This Thursday and next, from 4:00 - 5:00 PM in South 309, PRISM will be doing informal peer-to-peer advising on (math) course selection for next semester.

Absolute Extreme Values

Yesterday we started finding the absolute minimum and maximum of z = 2x² + 3y² - 4x - 6y + 5 over the triangle in the xy plane with vertices (0,0), (3,0), and (0,3) (including those vertices and the sides of the triangle).
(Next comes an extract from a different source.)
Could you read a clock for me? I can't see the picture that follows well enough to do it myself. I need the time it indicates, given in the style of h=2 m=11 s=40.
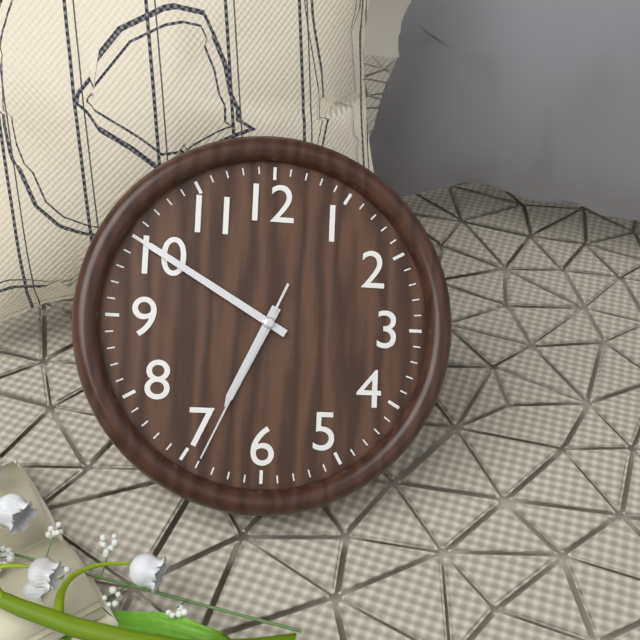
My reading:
h=6 m=50 s=34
We found a critical point at (1, 1), and possible extremes along two of the sides at (1, 0) and (0, 1). There’s one more side, and all three vertices, left to check.

To check the remaining side, we realized that it has the equation y = 3 - x, between x = 0 and x = 3. So we could substitute 3 - x for y in the definition of z and use single-variable derivatives to find possible locations for possible extremes along the last side.

Finally we had to evaluate z at all the points we had found, plus the vertices of the triangle (possible extremes that none of the things we did would necessarily find). The largest of the resulting numbers is the absolute maximum, and the smallest the absolute minimum.

Here’s the work we did…

Constrained Optimization

Problem: Find the minimum or maximum value of “objective” function f(x, y, …), subject to some “constraint” g(x, y, …) = 0.

For example, find the maximum profit a company can make from raw material quantities x, y, etc., subject to a limit on what the total cost of those materials can be.

Or find the maximum volume of a cylindrical drum subject to a constraint on how much material is available to make it.

You’ve probably seen this sort of problem in calculus 1; now we have some more powerful tools for dealing with them.

Let’s try developing one of those tools, “Lagrange multipliers.”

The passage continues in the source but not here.